Уходя, Шумицкий оглянулся на секретаря, набрасывавшего в раздраженном вдохновении какой-то негодующий черновичок, и смутное чувство шевельнулось в сложной поутру душе поэта.
- Ска... скажите, пожалуйста, - спросил Шумицкий, сам не понимая, почему это его интересует, - а откуда у вас эта трехцветная ручка?
- Эту ручку, товарищ Шумицкий, - добрасывая черновичок и с внезапной, не иначе как дьявольской лихостью отстучав "Мы жертвою пали..." на обоюдосекретарской кнопочке, похвастался невыездному бедолаге третий подсекретарь, - мне подарил глава румынской делегации на съезде братской рабочей молодежи в городе Бухарест.
И премии, конечно, не дали. А заканчивается история совсем грустно. Однажды вечером в 1987 году, со своей неизменной пляшечкой, Шумицкий шел по улице: шел, может быть, и не помня уже откуда, но зная, и знание это бережно храня, что идет домой. Пьяного, его остановили патрульные милиционеры, обыскали, забрали пляшечку и принялись слегка валтузить. Они бы повалтузили его слегка и отошли, но пьяница-старик стал ерепениться и громко кричать что-то про стыд и свободы, и про пляшечку, и тогда его избили зло и серьезно. А потом он умер.

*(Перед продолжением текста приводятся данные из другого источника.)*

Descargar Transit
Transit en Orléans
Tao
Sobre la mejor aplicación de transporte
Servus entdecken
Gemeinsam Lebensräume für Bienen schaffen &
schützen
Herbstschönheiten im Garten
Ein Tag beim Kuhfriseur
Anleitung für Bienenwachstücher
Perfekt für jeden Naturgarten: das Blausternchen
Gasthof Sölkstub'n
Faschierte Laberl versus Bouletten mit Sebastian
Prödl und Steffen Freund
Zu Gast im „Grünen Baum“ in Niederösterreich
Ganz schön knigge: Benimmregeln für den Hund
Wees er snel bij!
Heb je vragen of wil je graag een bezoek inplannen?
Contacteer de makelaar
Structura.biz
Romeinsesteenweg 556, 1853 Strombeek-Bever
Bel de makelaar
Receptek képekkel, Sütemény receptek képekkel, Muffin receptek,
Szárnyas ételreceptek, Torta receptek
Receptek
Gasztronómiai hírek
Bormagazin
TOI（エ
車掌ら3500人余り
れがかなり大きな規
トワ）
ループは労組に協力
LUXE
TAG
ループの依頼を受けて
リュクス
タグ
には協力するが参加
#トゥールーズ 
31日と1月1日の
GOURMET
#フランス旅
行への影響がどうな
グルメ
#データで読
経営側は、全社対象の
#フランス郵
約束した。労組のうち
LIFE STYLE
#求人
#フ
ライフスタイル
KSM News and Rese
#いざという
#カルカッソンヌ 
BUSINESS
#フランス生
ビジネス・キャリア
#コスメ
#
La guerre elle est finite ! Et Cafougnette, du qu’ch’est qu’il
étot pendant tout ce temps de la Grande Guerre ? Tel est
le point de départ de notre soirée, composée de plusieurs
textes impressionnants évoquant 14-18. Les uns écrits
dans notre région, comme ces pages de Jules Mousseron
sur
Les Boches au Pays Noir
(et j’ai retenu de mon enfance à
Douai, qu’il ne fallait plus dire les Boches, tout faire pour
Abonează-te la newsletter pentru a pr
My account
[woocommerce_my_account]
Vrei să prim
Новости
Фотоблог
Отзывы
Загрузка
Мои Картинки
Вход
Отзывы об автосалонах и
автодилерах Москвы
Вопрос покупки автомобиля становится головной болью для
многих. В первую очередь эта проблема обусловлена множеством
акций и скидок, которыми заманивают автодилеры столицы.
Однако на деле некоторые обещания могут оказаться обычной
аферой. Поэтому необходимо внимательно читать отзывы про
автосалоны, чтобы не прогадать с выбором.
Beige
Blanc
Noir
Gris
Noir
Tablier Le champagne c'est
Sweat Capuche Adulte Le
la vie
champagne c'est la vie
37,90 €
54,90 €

Похороны были в Союзе писателей. Собрались все положительные герои этого рассказа: и филолог Михайловский, и курский приятель, и полузнаменитость N, которая при всех своих недостатках так и осталась нашей единственной и бессменной полузнаменитостью... Из милиции никто не пришел. Писательские похороны - все на одно лицо: гроб на бильярдном столе; броуновские - словно пасующие перед подступившим хаосом - перемещения разнокалиберных литераторов; вдохновенные хлопоты ответственных лиц, то и дело выплескивающиеся через балкон в неприбранный вратный дворик... Выступали долго и недолго поплакали, погрузились и поехали на кладбище.
Прошли еще десять лет.
На юбилейном вечере говорили, что поиски, конечно, организовать надо, и поиски организованы будут... Только вряд ли они будут организованы. Ибо как в литературе вечен сюжет, так в жизни - отсутствие сюжета: по всей видимости, могила Шумицкого потеряна для потомков безвозвратно.
1997, 2000
Автор просит прощения у тех харьковских читателей, которые обнаружили в рассказе ряд исторических и житейских несоответствий. Видит Бог, перевыдумать действующим лицам имена или перенести действие в третью страну было бы куда постыдней, чем пренебречь хроно- и фактологией ради решения художественной задачи (пусть и ложно понятой).